14 Gedanken zu „Arbeiten im Homeoffice: Lichtmangel trifft Herbstdepression

  1. Gutes Licht ist echt wichtig im Kampf gegen den Herbstblues! Wir haben bei uns auch schon aufgerüstet, ich merke schon, dass das jetzt einfach gut tut!

  2. Liebe Christine,
    Wow, das waren jetzt richtig viele und gute Informationen. Es ist schon ziemlich beeindruckend, wie lichtabhängig wir doch sind und dass es nicht nur die Pflanzen so benötigen.
    Vielen Dank.
    Hab eine schöne Woche und liebe Grüße
    Nicole

  3. Ich glaube ich habe zwei wichtige und gute Entscheidungen im Mai getroffen. Zum einen ein Fernstudium zu machen, und zum anderen das von Las Palmas aus zu machen. Jetzt sitze ich bei offenem Fenster am Schreibtisch, lernen BWL, kann aber gleichzeitig aufs Meer rauschauen.

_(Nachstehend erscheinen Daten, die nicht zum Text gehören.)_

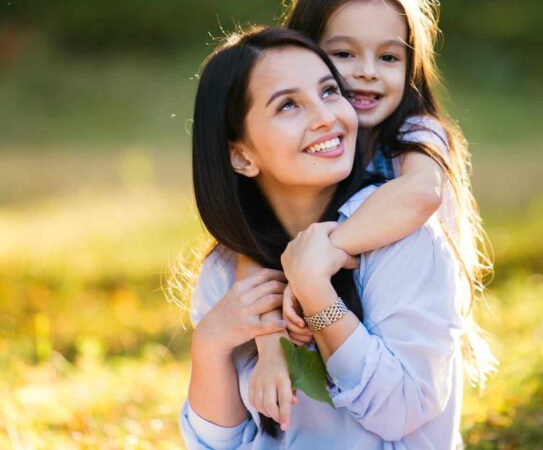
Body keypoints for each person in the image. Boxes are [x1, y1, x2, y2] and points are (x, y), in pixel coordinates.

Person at [179, 25, 468, 448]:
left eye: (330, 91)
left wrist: (316, 293)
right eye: (289, 105)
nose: (325, 117)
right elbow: (216, 445)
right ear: (241, 155)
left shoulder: (403, 240)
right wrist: (209, 346)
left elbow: (404, 411)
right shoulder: (226, 271)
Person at [243, 0, 496, 431]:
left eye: (388, 57)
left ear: (411, 65)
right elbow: (251, 235)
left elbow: (421, 195)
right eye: (343, 54)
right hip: (331, 322)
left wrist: (324, 252)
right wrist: (269, 347)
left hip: (403, 331)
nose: (367, 72)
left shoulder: (416, 134)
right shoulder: (312, 144)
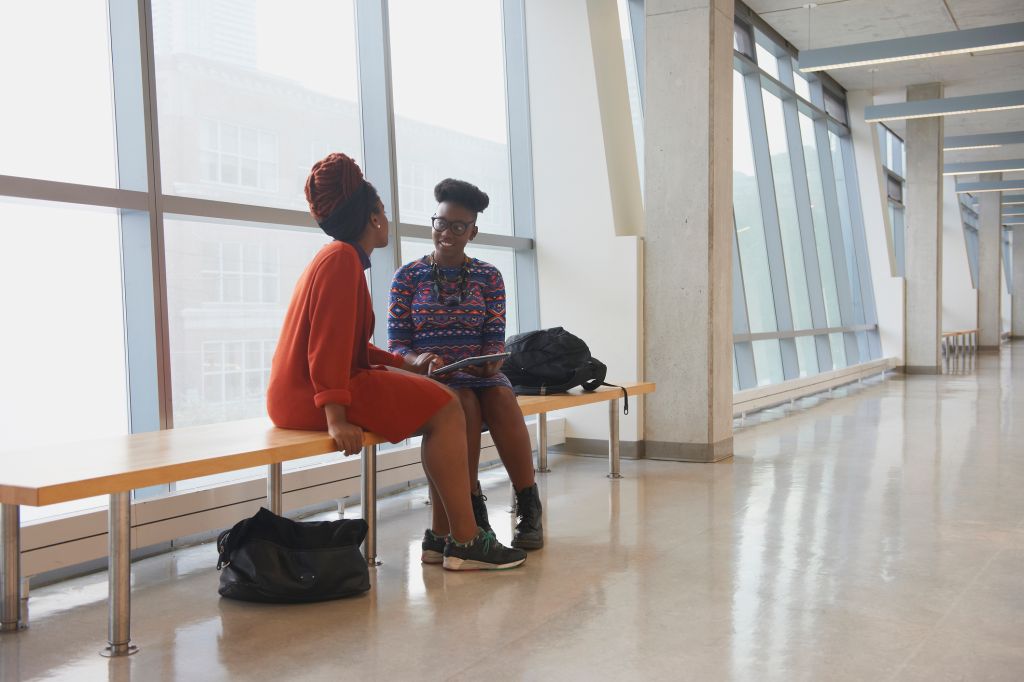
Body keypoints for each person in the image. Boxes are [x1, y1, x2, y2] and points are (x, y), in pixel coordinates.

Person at [266, 153, 525, 571]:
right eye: (383, 211)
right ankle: (464, 539)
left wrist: (407, 366)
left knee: (441, 399)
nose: (386, 218)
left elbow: (354, 345)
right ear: (372, 220)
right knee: (447, 406)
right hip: (311, 394)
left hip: (315, 386)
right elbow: (326, 348)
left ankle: (439, 537)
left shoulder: (338, 258)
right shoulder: (342, 261)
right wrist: (335, 417)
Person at [388, 178, 543, 559]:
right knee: (464, 406)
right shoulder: (407, 277)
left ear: (473, 231)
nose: (448, 232)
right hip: (433, 379)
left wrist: (490, 360)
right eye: (442, 222)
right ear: (433, 223)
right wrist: (419, 361)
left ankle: (528, 503)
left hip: (480, 374)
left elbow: (494, 337)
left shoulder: (489, 276)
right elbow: (397, 346)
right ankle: (471, 508)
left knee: (502, 398)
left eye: (459, 226)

So kann man es aushalten

  4. Liebe Christine, mich stimmt der Herbst schon deshalb etwas trüb, weil der Sommer mit den herrlichen Sonnentagen vorbei ist. Aber vielleicht ist es auch der Mangel am entsprechenden Licht. Ich finde daher deine detaillierte Beschreibung toll und sie macht so richtig deutlich, wie sehr wir Menschen doch vom Sonnenlicht abhängig sind und wie sehr sie doch auch auf unser Gemüt wirkt. Eine entsprechende Beleuchtung am Arbeitsplatz finde ich neben dies psychischen Auswirkung auch generell für das Wohlbefinden am Arbeitsplatz besonders wichtig.